-- AANGELEVERDE TEKST --
Ratio of emotie, een grijs gebied?
Summary
Uit Europees onderzoek blijkt dat etnisch profileren voorkomt, een verschijnsel waarbij de politie onderscheid maakt in het handelen op basis van etniciteit. Dit onderzoek heeft de rol van de politie bij het etnisch profileren in kaart gebracht en gestreefd verklarende factoren te vinden. Hierbij is gekeken naar de politie op meerdere niveaus zoals het politiebeleid en de wijkagenten, waarbij de mogelijke discrepantie is onderzocht. Een kwalitatieve analyse is verricht waarbij zestien open interviews zijn afgenomen, enerzijds met beleidsmedewerkers van de politie en anderzijds met wijkagenten, beide groepen werkzaam bij het politiekorps Rotterdam-Rijnmond. Vanuit de theorie wordt gesteld dat zowel positieve als negatieve ervaringen en stereotype beelden van invloed kunnen zijn op het handelen van politieagenten. Geconcludeerd wordt dat deze factoren inderdaad van invloed te zijn, maar hierbij vormt ‘beeldvorming’ over groepen een mediërende rol. Deze beeldvorming kan vervolgens tot bepaald gedrag leiden, zoals etnisch profileren. Dit is echter afhankelijk van de individuele bewustwording, de eigen etnische afkomst en de invloed van collega’s. Tevens biedt de politieorganisatie ruimte voor selectiviteit, met haar hiërarchische structuur waarbij politieagenten discretionaire bevoegdheden hebben en risico-inschattingen verrichten.

Gegevensitems
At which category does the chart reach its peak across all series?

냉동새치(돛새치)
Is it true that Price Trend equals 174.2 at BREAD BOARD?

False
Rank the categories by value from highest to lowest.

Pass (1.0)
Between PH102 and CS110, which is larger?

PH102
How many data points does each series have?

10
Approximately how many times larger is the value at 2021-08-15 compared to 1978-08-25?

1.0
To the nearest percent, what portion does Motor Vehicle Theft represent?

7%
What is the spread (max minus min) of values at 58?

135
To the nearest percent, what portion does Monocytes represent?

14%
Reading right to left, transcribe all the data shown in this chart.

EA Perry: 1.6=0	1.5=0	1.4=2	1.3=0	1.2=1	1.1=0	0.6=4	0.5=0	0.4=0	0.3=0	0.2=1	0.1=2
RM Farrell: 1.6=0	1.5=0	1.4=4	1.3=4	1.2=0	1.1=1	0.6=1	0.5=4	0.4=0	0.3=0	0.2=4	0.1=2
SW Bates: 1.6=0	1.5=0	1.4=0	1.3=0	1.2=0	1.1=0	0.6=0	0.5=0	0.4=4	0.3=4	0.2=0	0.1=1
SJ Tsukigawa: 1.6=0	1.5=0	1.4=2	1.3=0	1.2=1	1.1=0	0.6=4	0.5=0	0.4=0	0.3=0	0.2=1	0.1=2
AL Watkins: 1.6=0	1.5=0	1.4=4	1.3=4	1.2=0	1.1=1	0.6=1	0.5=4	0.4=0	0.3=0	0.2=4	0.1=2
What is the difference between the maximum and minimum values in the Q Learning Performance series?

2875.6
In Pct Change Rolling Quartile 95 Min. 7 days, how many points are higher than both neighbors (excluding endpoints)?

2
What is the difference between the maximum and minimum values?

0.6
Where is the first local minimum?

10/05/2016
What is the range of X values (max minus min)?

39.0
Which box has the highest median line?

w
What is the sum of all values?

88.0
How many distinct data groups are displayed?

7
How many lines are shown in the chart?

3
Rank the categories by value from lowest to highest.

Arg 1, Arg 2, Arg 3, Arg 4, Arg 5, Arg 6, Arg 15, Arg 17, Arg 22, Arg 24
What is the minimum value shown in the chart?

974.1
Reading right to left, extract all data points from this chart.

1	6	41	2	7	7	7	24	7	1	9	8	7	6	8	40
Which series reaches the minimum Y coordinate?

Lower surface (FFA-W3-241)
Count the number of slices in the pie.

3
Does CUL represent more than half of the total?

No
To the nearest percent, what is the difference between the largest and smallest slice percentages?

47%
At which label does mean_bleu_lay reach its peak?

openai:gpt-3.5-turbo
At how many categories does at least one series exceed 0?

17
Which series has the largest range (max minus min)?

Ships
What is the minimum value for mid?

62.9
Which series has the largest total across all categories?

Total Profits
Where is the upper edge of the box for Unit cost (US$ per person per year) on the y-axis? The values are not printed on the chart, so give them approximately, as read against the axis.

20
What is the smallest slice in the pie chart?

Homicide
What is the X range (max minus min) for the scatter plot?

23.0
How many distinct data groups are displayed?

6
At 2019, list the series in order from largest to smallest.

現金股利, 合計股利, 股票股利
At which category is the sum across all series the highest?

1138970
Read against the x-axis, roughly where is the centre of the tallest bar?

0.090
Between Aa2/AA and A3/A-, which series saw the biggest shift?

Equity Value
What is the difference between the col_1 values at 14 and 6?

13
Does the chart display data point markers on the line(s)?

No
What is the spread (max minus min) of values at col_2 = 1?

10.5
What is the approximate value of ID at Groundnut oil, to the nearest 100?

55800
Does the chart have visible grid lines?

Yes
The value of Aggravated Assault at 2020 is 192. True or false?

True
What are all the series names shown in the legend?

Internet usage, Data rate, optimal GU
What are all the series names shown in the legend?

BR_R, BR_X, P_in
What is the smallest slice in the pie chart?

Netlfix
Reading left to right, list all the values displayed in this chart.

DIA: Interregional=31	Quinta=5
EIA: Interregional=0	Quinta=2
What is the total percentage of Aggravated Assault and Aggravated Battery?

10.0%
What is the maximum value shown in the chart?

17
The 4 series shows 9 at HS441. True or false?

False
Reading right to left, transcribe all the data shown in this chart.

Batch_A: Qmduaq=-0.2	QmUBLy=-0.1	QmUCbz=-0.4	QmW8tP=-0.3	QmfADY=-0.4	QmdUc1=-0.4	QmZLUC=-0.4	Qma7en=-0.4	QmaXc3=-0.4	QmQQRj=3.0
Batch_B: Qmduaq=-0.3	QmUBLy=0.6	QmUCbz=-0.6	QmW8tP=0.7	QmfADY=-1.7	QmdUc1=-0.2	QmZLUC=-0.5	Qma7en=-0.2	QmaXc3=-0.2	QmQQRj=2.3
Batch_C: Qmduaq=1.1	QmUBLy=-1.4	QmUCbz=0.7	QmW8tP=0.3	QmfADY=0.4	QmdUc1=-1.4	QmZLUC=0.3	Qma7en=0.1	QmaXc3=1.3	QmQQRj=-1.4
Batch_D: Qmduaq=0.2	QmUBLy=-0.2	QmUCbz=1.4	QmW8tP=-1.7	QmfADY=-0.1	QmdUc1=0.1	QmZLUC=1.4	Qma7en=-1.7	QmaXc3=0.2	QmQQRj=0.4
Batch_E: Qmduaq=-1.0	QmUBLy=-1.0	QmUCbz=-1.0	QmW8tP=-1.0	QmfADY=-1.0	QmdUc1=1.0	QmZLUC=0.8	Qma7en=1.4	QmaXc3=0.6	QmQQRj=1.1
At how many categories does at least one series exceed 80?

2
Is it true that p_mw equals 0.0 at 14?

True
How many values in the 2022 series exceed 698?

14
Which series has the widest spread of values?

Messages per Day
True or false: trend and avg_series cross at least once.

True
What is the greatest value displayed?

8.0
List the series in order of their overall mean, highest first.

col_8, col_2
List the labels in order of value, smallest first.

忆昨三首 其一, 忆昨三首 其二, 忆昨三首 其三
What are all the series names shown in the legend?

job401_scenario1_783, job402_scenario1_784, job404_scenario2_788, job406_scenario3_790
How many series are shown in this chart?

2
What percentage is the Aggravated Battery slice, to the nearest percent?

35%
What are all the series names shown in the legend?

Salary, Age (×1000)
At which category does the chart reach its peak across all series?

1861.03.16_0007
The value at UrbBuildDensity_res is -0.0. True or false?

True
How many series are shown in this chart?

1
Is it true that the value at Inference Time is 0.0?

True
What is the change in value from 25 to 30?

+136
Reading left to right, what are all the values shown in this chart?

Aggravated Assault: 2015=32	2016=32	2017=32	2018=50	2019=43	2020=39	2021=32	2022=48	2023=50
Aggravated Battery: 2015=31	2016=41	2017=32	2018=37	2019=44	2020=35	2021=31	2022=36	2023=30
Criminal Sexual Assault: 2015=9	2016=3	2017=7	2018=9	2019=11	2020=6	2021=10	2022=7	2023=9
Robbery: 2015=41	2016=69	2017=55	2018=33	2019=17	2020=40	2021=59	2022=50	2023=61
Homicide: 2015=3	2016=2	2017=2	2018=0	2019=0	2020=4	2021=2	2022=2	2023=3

-- PROBLEEMBESCHRIJVING --
Beantwoord de volgende vragen over de tekst over etnisch profileren:
1. Hoeveel open interviews zijn er afgenomen?
2. Bij welk politiekorps waren de geïnterviewden werkzaam?
3. Wat vormt volgens de conclusie een mediërende rol?

-- ANTWOORD --
1. Zestien.
2. Bij het politiekorps Rotterdam-Rijnmond.
3. De beeldvorming over groepen.